Go through the material below and copy each line where the word "Hansweert" appears.

Supplied data:

□ □ □

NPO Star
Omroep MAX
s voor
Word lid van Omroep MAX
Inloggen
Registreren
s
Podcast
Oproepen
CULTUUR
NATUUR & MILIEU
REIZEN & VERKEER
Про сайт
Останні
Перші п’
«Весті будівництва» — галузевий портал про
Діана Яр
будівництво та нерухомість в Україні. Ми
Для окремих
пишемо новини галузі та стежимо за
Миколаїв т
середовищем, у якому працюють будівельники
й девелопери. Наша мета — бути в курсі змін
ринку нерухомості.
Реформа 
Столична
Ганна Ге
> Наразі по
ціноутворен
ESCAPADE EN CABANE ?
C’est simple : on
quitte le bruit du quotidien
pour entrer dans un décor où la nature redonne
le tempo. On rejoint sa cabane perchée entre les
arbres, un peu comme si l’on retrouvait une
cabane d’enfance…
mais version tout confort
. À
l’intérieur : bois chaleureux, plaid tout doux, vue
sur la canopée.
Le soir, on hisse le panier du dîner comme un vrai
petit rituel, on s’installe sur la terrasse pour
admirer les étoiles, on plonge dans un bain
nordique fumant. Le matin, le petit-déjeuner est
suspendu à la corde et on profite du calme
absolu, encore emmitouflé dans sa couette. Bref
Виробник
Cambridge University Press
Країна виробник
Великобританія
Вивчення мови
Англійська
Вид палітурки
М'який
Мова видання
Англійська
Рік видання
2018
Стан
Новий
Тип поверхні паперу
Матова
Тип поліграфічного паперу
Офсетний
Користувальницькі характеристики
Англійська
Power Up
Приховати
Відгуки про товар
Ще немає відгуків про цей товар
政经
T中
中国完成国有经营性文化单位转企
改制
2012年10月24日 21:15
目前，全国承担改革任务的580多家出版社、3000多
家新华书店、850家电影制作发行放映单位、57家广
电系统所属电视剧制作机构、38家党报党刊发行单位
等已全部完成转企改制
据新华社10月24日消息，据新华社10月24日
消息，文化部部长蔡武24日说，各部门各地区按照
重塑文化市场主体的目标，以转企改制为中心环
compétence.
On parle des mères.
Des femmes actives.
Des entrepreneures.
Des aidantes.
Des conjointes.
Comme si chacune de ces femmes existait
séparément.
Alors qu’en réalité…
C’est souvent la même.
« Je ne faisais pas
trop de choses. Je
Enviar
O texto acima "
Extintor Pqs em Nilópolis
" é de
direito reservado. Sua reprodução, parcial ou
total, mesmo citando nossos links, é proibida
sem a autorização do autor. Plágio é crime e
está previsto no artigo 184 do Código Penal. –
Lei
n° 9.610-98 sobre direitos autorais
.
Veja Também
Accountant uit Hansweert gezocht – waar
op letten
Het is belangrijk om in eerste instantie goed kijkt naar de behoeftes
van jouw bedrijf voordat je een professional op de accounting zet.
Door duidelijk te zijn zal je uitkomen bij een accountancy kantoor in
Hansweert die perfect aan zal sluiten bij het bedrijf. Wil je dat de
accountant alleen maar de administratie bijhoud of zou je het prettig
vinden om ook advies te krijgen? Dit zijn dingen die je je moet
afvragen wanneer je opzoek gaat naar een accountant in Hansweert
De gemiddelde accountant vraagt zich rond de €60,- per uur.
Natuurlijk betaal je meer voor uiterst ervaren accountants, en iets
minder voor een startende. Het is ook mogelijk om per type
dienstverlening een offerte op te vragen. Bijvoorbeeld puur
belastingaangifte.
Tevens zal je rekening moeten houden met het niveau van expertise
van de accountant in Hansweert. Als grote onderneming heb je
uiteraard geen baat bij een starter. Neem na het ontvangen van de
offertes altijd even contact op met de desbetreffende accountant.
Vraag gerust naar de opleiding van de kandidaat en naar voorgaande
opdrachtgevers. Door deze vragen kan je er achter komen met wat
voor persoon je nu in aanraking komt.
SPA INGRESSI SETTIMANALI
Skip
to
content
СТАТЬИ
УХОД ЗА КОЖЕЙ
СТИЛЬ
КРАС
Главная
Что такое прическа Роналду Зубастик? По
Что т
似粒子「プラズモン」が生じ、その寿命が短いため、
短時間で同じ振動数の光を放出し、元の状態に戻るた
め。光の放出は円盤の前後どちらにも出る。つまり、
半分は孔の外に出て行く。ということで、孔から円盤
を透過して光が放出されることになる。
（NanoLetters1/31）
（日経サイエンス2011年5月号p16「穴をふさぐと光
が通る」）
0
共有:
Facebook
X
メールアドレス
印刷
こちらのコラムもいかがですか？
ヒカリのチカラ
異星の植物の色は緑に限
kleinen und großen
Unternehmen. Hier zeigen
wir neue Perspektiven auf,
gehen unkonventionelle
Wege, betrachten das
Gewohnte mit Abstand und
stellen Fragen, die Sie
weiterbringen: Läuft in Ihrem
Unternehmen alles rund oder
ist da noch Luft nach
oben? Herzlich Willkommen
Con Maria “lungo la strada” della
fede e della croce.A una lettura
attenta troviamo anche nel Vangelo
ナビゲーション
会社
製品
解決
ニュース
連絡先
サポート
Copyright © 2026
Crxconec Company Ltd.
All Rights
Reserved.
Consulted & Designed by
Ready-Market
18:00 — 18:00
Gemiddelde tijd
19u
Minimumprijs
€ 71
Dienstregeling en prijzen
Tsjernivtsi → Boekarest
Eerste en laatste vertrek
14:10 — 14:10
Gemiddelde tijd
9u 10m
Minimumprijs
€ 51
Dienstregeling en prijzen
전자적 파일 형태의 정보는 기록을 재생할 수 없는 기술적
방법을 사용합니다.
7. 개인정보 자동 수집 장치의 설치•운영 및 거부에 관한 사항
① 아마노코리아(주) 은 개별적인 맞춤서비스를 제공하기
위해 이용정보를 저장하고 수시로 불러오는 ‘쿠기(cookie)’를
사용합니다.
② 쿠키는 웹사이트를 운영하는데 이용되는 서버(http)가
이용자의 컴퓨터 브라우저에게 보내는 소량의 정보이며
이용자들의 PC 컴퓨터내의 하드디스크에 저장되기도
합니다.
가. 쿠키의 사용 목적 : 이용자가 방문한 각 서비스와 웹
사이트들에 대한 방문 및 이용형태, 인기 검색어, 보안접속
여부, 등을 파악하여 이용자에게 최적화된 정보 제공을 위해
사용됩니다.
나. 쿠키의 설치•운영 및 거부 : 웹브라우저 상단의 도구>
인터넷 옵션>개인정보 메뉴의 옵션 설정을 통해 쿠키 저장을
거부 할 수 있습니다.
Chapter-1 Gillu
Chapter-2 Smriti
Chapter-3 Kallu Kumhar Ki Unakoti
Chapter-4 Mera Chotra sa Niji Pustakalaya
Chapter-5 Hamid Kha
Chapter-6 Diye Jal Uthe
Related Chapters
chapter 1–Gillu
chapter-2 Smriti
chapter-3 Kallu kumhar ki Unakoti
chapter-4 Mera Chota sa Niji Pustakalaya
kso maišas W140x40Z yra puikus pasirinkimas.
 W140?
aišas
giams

□ □ □

Response to this task:
Accountant uit Hansweert gezocht – waar
Hansweert die perfect aan zal sluiten bij het bedrijf. Wil je dat de
afvragen wanneer je opzoek gaat naar een accountant in Hansweert
van de accountant in Hansweert. Als grote onderneming heb je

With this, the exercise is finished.